Les médias maliens subissent durement les effets de la double crise sanitaire et politique. Les organisations professionnelles ont lancé le cri du cœur à ce sujet lors d’une conférence de presse, organisée hier par la Maison de la presse. Pour l’occasion, le président de la Maison de la presse, Bandiougou Danté, était entouré des représentants des éditeurs et diffuseurs télévisuels, Almamy Samory Touré, des éditeurs de la presse privée, Boubacar Kanté, du Groupe patronal de la presse écrite, Chahana Takiou, du président de l’Association professionnelle de la presse en ligne, Modibo Fofana et de Ramata Dia de Finza Radio.
Aujourd’hui, la presse malienne est confrontée à d’énormes difficultés, selon ses responsables. Il s’agit de la réclamation aux médias de la redevance audiovisuelle, du payement du droit d’auteur, du non renouvellement du bureau de la Haute autorité de la communication (HAC) et du non paiement par l’État de l’aide à la presse.
L’audiovisuel fait face à trois contraintes, selon Almamy Samory Touré. Le processus de Transition vers le numérique pour les télévisons et radios est interrompu. Des dispositions avaient été prises pour aller vers le numérique et abandonner l’analogique et permettre à ces entités de vivre. Parmi ces dispositions figure « le droit d’auteur qui réclame 5 million de Fcfa aux télévisions alors qu’il y a des chaines qui ont des thématiques différentes. Elles ne diffusent ni musique ni film. Alors pourquoi leur envoyer des factures ? », interroge Almamy Samory Touré. Dans le cadre de la transition numérique, certaines fréquences notamment les fréquences télévisions satellites et numériques (MMDS, sigle anglais) devaient être vendues aux réseaux télécoms (Orange, Malitel) pour en tirer profit. Le bénéfice de ces ventes devait être utilisés pour soutenir la transition numérique des chaines télé et radio.

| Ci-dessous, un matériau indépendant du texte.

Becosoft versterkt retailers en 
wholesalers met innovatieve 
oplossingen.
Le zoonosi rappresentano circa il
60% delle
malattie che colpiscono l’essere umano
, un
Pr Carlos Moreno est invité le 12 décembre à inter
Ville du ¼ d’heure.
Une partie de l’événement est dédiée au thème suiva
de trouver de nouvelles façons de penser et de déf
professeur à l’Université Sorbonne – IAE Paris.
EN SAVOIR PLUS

«Une chose dont nous ne bénéficions toujours pas», a déploré Almamy Samory Touré qui trouve impératif que les tarifs d’interconnexion soient appliqués afin de faire face aux dépenses.
«La survie de la presse est aujourd’hui menacée», a ajouté Boubacar Kanté. En effet, l’aide publique à la presse dont le montant est estimé à 300 millions Fcfa est « introuvable depuis 3 ans», a déploré le représentant des éditeurs de la presse privée. Un manque à gagner qui, selon lui, expose les entreprises aux difficultés financières les empêchant de faire face aux charges, garantir les salaires et préserver les emplois des journalistes. S’adressant aux autorités de la Transition, Boubacar Kanté a dit : « Les médias souffrent des effets néfastes de la Covid-19, de la guerre, de la vie chère et des coups d’État successifs ». La qualité et l’objectivité de l’information reflètent aujourd’hui les conditions précaires dans lesquelles le métier est pratiqué au Mali, a affirmé Ramata Dia de Finza Radio. Plaidant pour une baisse des tarifs d’électricité, elle a invité à plus de professionnalisme au sein de la profession.

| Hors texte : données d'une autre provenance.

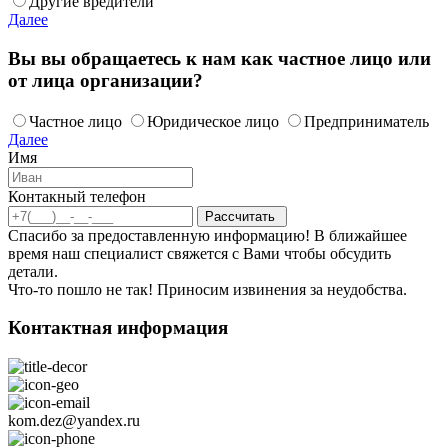
Другие вредители
Далее
Вы вы обращаетесь к нам как частное лицо или
от лица организации?
Частное лицо
Юридическое лицо
Предприниматель
Далее
Имя
Контакный телефон
Спасибо за предоставленную информацию! В ближайшее
время наш специалист свяжется с Вами чтобы обсудить
детали.
Что-то пошло не так! Приносим извинения за неудобства.
Контактная информация
kom.dez@yandex.ru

Chahana Takiou a plaidé pour que l’aide à la presse soit indirecte. Cette aide indirecte, selon le président de l’Association professionnelle de la presse en ligne, pourrait être une baisse des tarifs de la connexion Internet (750 mille Fcfa/mois en moyenne pour une rédaction) et bien d’autres, a précisé Modibo Fofana. Il a attiré l’attention sur la nécessité de définir un modèle économique pour la presse en ligne à l’instar des pays de la sous-région.
Prenant la parole, Bandiougou Danté a rappelé que les organisations professionnelles assurent le rôle d’interface entre les pouvoirs publics et les médias dont elles défendent les intérêts. «La presse fait face à de multiples difficultés dont la Covid-19 qui fait que les radios et les télévisions ont du mal à engendrer des recettes. Au même moment, il leur est exigé de payer des taxes, des redevances, des impôts. Il est donc capital que les autorités trouvent des mesures politiques pour permettre à la presse de survivre», a plaidé le patron de la Maison de la presse. Il a annoncé la mise en place d’une convention collective qui doit unir un organe et son journaliste afin de bénéficier de la protection sociale.
Par ailleurs, les échanges ont porté sur la loi sur la cybercriminalité. Cette législation est jugée liberticide.